Luty 16th, 2022 at 17:34
Szkoda Gwinei. Chętnie zobaczyłbym turniej w Mozambiku albo Zambii. Dawno nie było PNA na południu Afryki. Zambia mogłaby zorganizować to sama lub, żeby koszty były mniejsze, z Zimbabwe lub Malawi. Choć zapewne ma ważniejsze sprawy na głowie niż futbol. Nie obraziłbym się na kandydatury Tanzanii, Kenii albo też wspólną Ugandy, Rwandy i… do tego może jeszcze Burundi A w 2029 roku, 25 lat po sukcesie “Orłów Kartaginy” na własnej ziemi, PNA mogłoby właśnie wrócić do Tunezji
Luty 16th, 2022 at 18:00
@Kartagińczyk
Turniej rozgrywany w Afryce Środkowo- Wschodniej to byłby świetny pomysł!!!
Tutaj tylko znowu problemy ze stadionami, bo jak wiadomo standardy są coraz wyższe. Rwanda myślę poradziła by sobie, bo ten kraj to wzór porządku, czystości i bezpieczeństwa. Przede wszystkim chodzi o stolicę Kigali. Uganda, Zambia, Malawi napewno musiałby mocno popracować na tematem infrastruktury i obiektów sportowych. Wszystko możliwe ale ograniczenia finansowe często są nie do przeskoczenia
Luty 16th, 2022 at 18:07
Kraje ze wschodu Afryki niestety nie odnoszą sukcesów na arenie międzynarodowej ani nawet Afrykańskiej. Oczywiście wyjątkiem była Zambia i to jest podstawowy problem. Tam gdzie są sukcesy to i znajdą się fundusze – większe lub mniejsze. Tam gdzie jest pustynia jeśli chodzi o rozwój piłkarski to i nie ma większego zainteresowania sponsorów i kasy brak
Luty 17th, 2022 at 17:08
@Biker
Niestety wciąż ten sam problem – finanse. Może gdyby taka Kenia czy Uganda osiągnęła jakiś sukces albo chociaż stały się w miarę dobrymi reprezentacjami i pojawiłby się “hype” na nie, to kto wie. Może kiedyś. A tak, pozostaje liczyć może na Etiopię chociażby…
Luty 17th, 2022 at 19:40
@Kartagińczyk
Kraje Afryki Wschodniej mają przebłyski formy i umiejętności tylko. Obaj wierzyliśmy w Ugandę, która dziś już wycofana jest po prostu…

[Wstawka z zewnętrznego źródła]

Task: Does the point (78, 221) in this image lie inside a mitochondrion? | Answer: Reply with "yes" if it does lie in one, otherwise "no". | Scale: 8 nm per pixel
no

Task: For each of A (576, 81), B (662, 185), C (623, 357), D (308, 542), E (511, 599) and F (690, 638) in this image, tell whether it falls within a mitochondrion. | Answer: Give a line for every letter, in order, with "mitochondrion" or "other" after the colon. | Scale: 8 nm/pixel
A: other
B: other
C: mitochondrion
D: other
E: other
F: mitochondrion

Prawdziwy futbol w Afryce to Zachodnia i Północna część kontynentu
Reszta puka do drzwi – czasem coś się udaje ale nie na dłuższą metę
Czerwiec 6th, 2022 at 21:51
[...] klubów na kontynencie afrykańskim Zamalek SC z Kairu. U siebie drużyna polskiego szkoleniowca, który przeżył 102 lata, a zmarł w lutym w Szczecinie, wygrała 3:1. O rewanżu w Kairze w półfinale rozgrywek pan Stefan tak opowiadał na potrzeby [...]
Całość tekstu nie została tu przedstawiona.